DIRECTIVE:
Your task is to find every line in the records that holds the string "SilkS" and copy it.

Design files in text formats
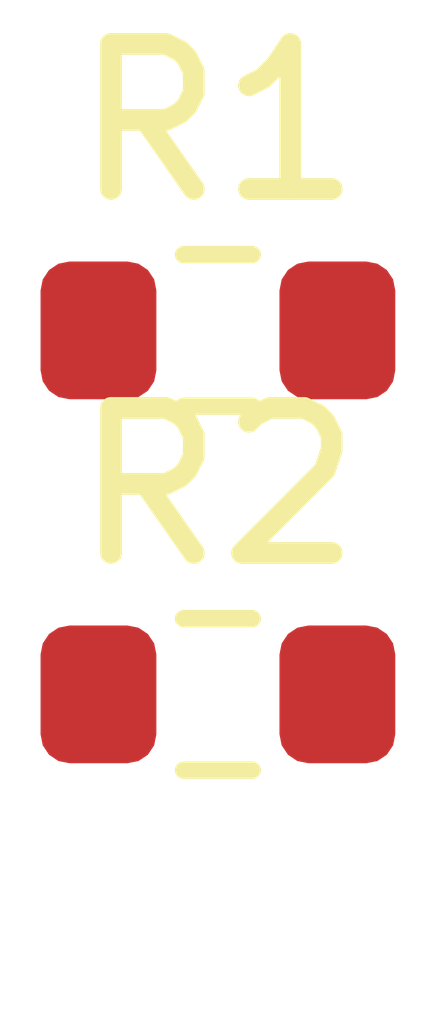
<source format=kicad_pcb>
(kicad_pcb
	(version 20241229)
	(generator "pcbnew")
	(generator_version "9.0")
	(general
		(thickness 1.6)
		(legacy_teardrops no)
	)
	(paper "A4")
	(layers
		(0 "F.Cu" signal)
		(2 "B.Cu" signal)
		(9 "F.Adhes" user "F.Adhesive")
		(11 "B.Adhes" user "B.Adhesive")
		(13 "F.Paste" user)
		(15 "B.Paste" user)
		(5 "F.SilkS" user "F.Silkscreen")
		(7 "B.SilkS" user "B.Silkscreen")
		(1 "F.Mask" user)
		(3 "B.Mask" user)
		(17 "Dwgs.User" user "User.Drawings")
		(19 "Cmts.User" user "User.Comments")
		(21 "Eco1.User" user "User.Eco1")
		(23 "Eco2.User" user "User.Eco2")
		(25 "Edge.Cuts" user)
		(27 "Margin" user)
		(31 "F.CrtYd" user "F.Courtyard")
		(29 "B.CrtYd" user "B.Courtyard")
		(35 "F.Fab" user)
		(33 "B.Fab" user)
		(39 "User.1" user)
		(41 "User.2" user)
		(43 "User.3" user)
		(45 "User.4" user)
	)
	(setup
		(pad_to_mask_clearance 0)
		(allow_soldermask_bridges_in_footprints no)
		(tenting front back)
		(pcbplotparams
			(layerselection 0x00000000_00000000_55555555_5755f5ff)
			(plot_on_all_layers_selection 0x00000000_00000000_00000000_00000000)
			(disableapertmacros no)
			(usegerberextensions no)
			(usegerberattributes yes)
			(usegerberadvancedattributes yes)
			(creategerberjobfile yes)
			(dashed_line_dash_ratio 12.000000)
			(dashed_line_gap_ratio 3.000000)
			(svgprecision 4)
			(plotframeref no)
			(mode 1)
			(useauxorigin no)
			(hpglpennumber 1)
			(hpglpenspeed 20)
			(hpglpendiameter 15.000000)
			(pdf_front_fp_property_popups yes)
			(pdf_back_fp_property_popups yes)
			(pdf_metadata yes)
			(pdf_single_document no)
			(dxfpolygonmode yes)
			(dxfimperialunits yes)
			(dxfusepcbnewfont yes)
			(psnegative no)
			(psa4output no)
			(plot_black_and_white yes)
			(plotinvisibletext no)
			(sketchpadsonfab no)
			(plotpadnumbers no)
			(hidednponfab no)
			(sketchdnponfab yes)
			(crossoutdnponfab yes)
			(subtractmaskfromsilk no)
			(outputformat 1)
			(mirror no)
			(drillshape 1)
			(scaleselection 1)
			(outputdirectory "")
		)
	)
	(net 0 "")
	(net 1 "Net-(R1-Pad2)")
	(net 2 "+3.3V")
	(net 3 "GND")
	(footprint "Resistor_SMD:R_0603_1608Metric" (layer "F.Cu") (at 131.135 59.78))
	(footprint "Resistor_SMD:R_0603_1608Metric" (layer "F.Cu") (at 131.135 57.27))
	(embedded_fonts no)
)

</source>
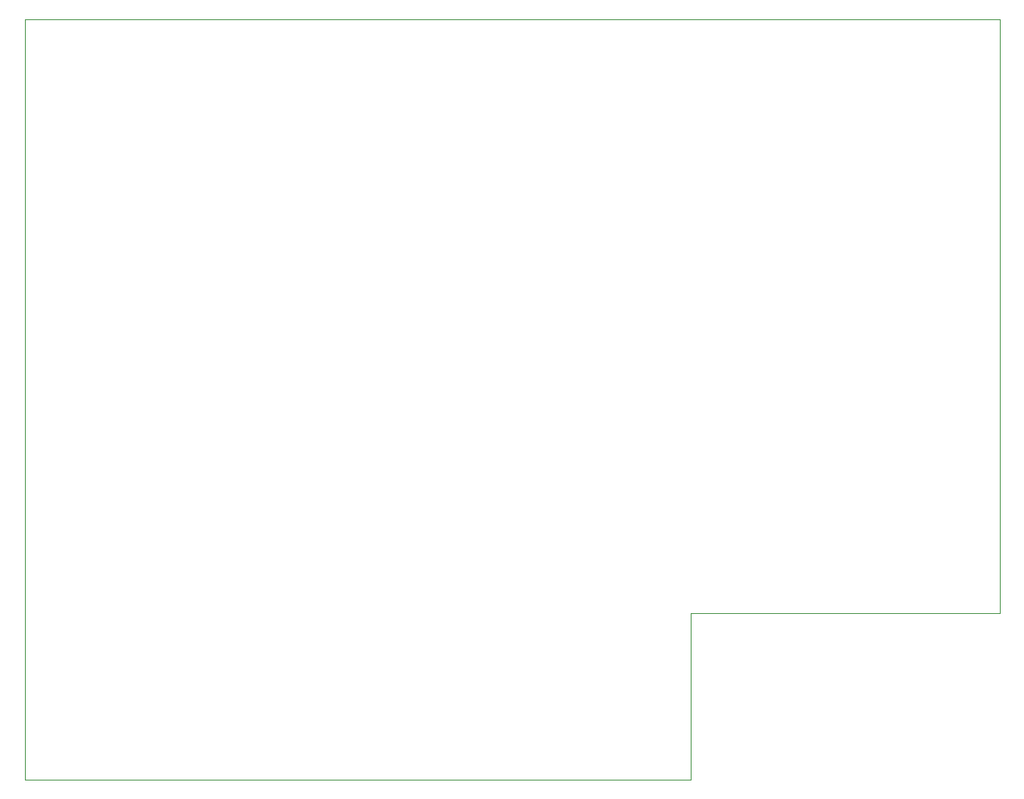
<source format=gm1>
G04 #@! TF.GenerationSoftware,KiCad,Pcbnew,7.0.7*
G04 #@! TF.CreationDate,2023-09-24T13:56:50+10:00*
G04 #@! TF.ProjectId,fyp_nubots_ssl,6679705f-6e75-4626-9f74-735f73736c2e,rev?*
G04 #@! TF.SameCoordinates,Original*
G04 #@! TF.FileFunction,Profile,NP*
%FSLAX46Y46*%
G04 Gerber Fmt 4.6, Leading zero omitted, Abs format (unit mm)*
G04 Created by KiCad (PCBNEW 7.0.7) date 2023-09-24 13:56:50*
%MOMM*%
%LPD*%
G01*
G04 APERTURE LIST*
G04 #@! TA.AperFunction,Profile*
%ADD10C,0.100000*%
G04 #@! TD*
G04 APERTURE END LIST*
D10*
X175000000Y-115000000D02*
X142500000Y-115000000D01*
X142500000Y-132500000D01*
X72500000Y-132500000D01*
X72500000Y-52500000D01*
X175000000Y-52500000D01*
X175000000Y-115000000D01*
M02*

</source>
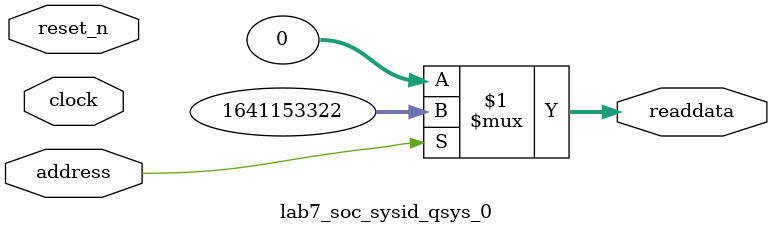
<source format=v>



// synthesis translate_off
`timescale 1ns / 1ps
// synthesis translate_on

// turn off superfluous verilog processor warnings 
// altera message_level Level1 
// altera message_off 10034 10035 10036 10037 10230 10240 10030 

module lab7_soc_sysid_qsys_0 (
               // inputs:
                address,
                clock,
                reset_n,

               // outputs:
                readdata
             )
;

  output  [ 31: 0] readdata;
  input            address;
  input            clock;
  input            reset_n;

  wire    [ 31: 0] readdata;
  //control_slave, which is an e_avalon_slave
  assign readdata = address ? 1641153322 : 0;

endmodule



</source>
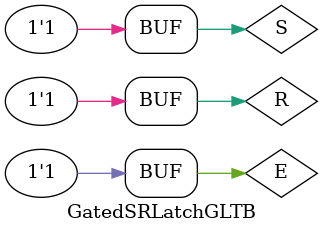
<source format=v>
module GatedSRLatchGLTB;
reg S,R, E;
wire Q;
wire notQ;


GatedSRLatchGL dut(.s(S), .r(R), .e(E),.q(Q), .notq(notQ));

initial begin
$monitor("simtime = %g, E = %b, S = %b, R = %b, Q = %b, notQ = %b", $time, E, S, R, Q, notQ);
end

initial begin 
#10 E = 0; S =0; R=0;
#10 E = 0; S =0; R=1;
#10 E = 0; S =1; R=0;
#10 E = 0; S =1; R=1;
#10 E = 1; S =0; R=0;
#10 E = 1; S =0; R=1;
#10 E = 1; S =1; R=0;
#10 E = 1; S =1; R=1;
end 
endmodule
</source>
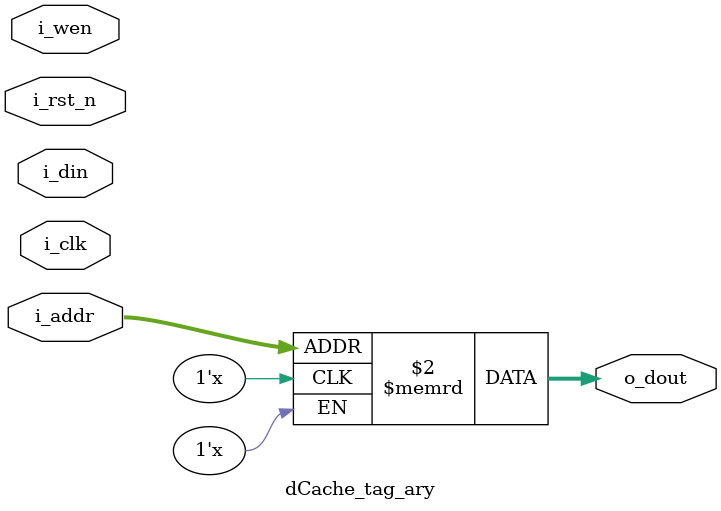
<source format=sv>
module dCache_tag_ary#(
  DATA_WIDTH = 64
)(
  input                         i_clk  ,
  input                         i_rst_n,
  input                         i_wen  ,
  input       [  6:0]           i_addr , // 7 bit, 128 depth.
  input       [DATA_WIDTH-1:0]  i_din  ,
  output      [DATA_WIDTH-1:0]  o_dout
);

  logic [DATA_WIDTH-1:0] tag_array [127:0];
  logic [127:0] wen;

  for (genvar i=0; i<128; i=i+1) begin
    assign wen[i] = i_wen & (i_addr == i);
    stl_reg #(
      .WIDTH      (DATA_WIDTH   ),
      .RESET_VAL  (0            )
    ) u_reg (
      .i_clk      (i_clk        ),
      .i_rst_n    (i_rst_n      ),
      .i_wen      (wen[i]       ),
      .i_din      (i_din        ),
      .o_dout     (tag_array[i] )
    );
  end

  assign o_dout = tag_array[i_addr];

endmodule

</source>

EXERCISE ANSWER:
		(5 "F.SilkS" user "F.Silkscreen")
		(7 "B.SilkS" user "B.Silkscreen")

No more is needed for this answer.